### Selected extract
# Disc mower tarp



## hydro70 (Dec 13, 2010)

Our mowers tarp has been ripped into shreds, and we are looking for a replacement. We have a bush hog dm80, so we need an 8 foot tarp. If anyone knows of a reasonably priced cover, we would appreciate it.


----------



## dixietank (Jan 26, 2011)

I don't know about Bush Hog but a dang Vicon cover runs around $400! I been trying to find a farmer with a grain trailer tarp I can cut one from.


----------



## lewbest (Dec 9, 2009)

A few years back i bought some old billboard vinyl covers (the parts they paint the sign on) being sold at an auction as "tarps"; they sat outside for a few years before i needed one but last year I "fashioned" a tarp for my dump trailer using one; traveled about 300 miles using it (had a load of compost under it) & it's TOUGH! No signs of damage; you might check with a billboard company & buy one cheap. I think they'd hold up well.

Lew


----------



## Mike120 (May 4, 2009)

I see them on Ebay quite often, but I don't know what the quality is.


----------



## lewbest (Dec 9, 2009)

Mike120 said:


> I see them on Ebay quite often, but I don't know what the quality is.

### Actions to take
**a)** From the disc mower tarp thread, set down the passage between "# Disc mower" and "would appreciate it.", inclusive.
**b)** In the disc mower tarp thread, roughly how much does a Vicon cover cost?
**c)** Extend the disc mower tarp thread beyond its final line.

### Collected data
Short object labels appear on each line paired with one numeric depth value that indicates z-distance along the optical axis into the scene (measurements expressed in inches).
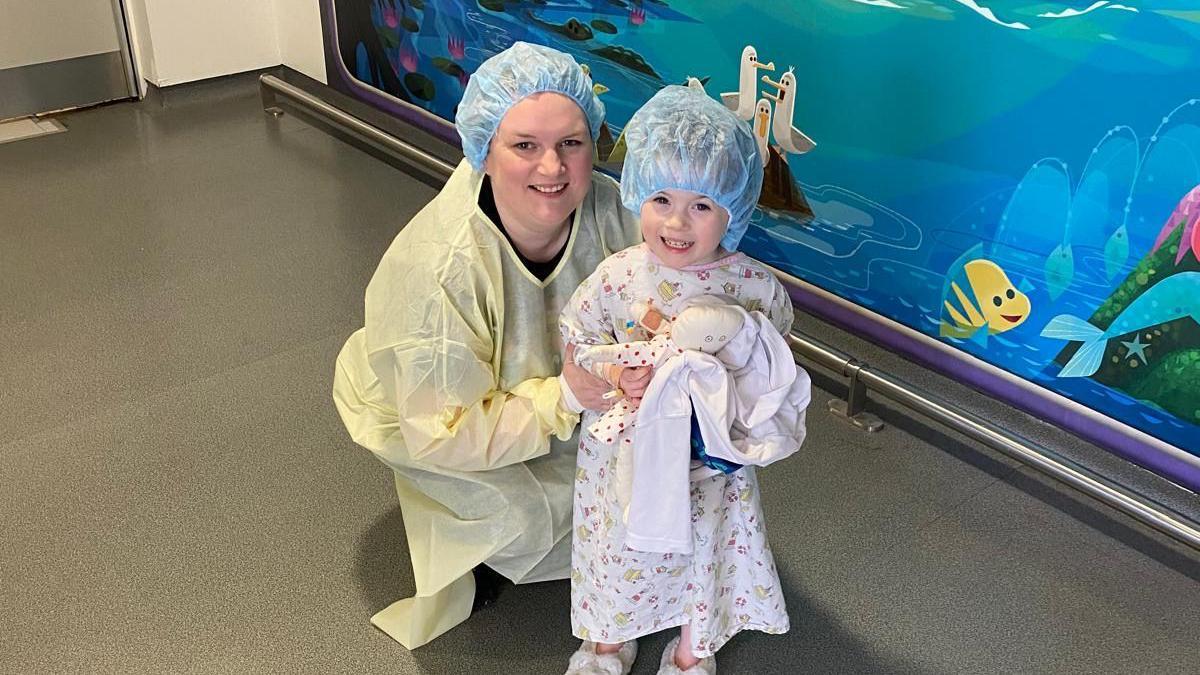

### Answers by task
**a)**
# Disc mower tarp



## hydro70 (Dec 13, 2010)

Our mowers tarp has been ripped into shreds, and we are looking for a replacement. We have a bush hog dm80, so we need an 8 foot tarp. If anyone knows of a reasonably priced cover, we would appreciate it.

**b)** Around $400.

**c)**
Only thing about ebay is I'd say you'd need to find one pretty close; the ones I got were pretty big (probably 10x30; maybe 10x40) & quite heavy (expensive to ship). Folded up pretty small but I'd say one weighed 40-50 pounds. My dump trailer is 7x18; it took about half of one to cover it. Plan to use the other half on a stock trailer I have; believe there's enough left to cowe it all the way to the back & it's 14' long.

Lew


----------



## swmnhay (Jun 13, 2008)

Rush-Co. Mower Covers: A complete line of mower conditioner covers.


----------



## Hay DR (Oct 28, 2009)

Check out the CCM welded curtains. DMC-08 is $280.
View attachment 1272


----------



## middleTn (Nov 11, 2009)

I have bought stuff from CCM and been very happy with the parts. Covers are ok, thinner than stock but 1/3 of the price too.

nice people too


----------



## Hay DR (Oct 28, 2009)

middleTn said:


> I have bought stuff from CCM and been very happy with the parts. Covers are ok, thinner than stock but 1/3 of the price too.
> 
> nice people too


 We use the exact same material John Deere & AGCO uses.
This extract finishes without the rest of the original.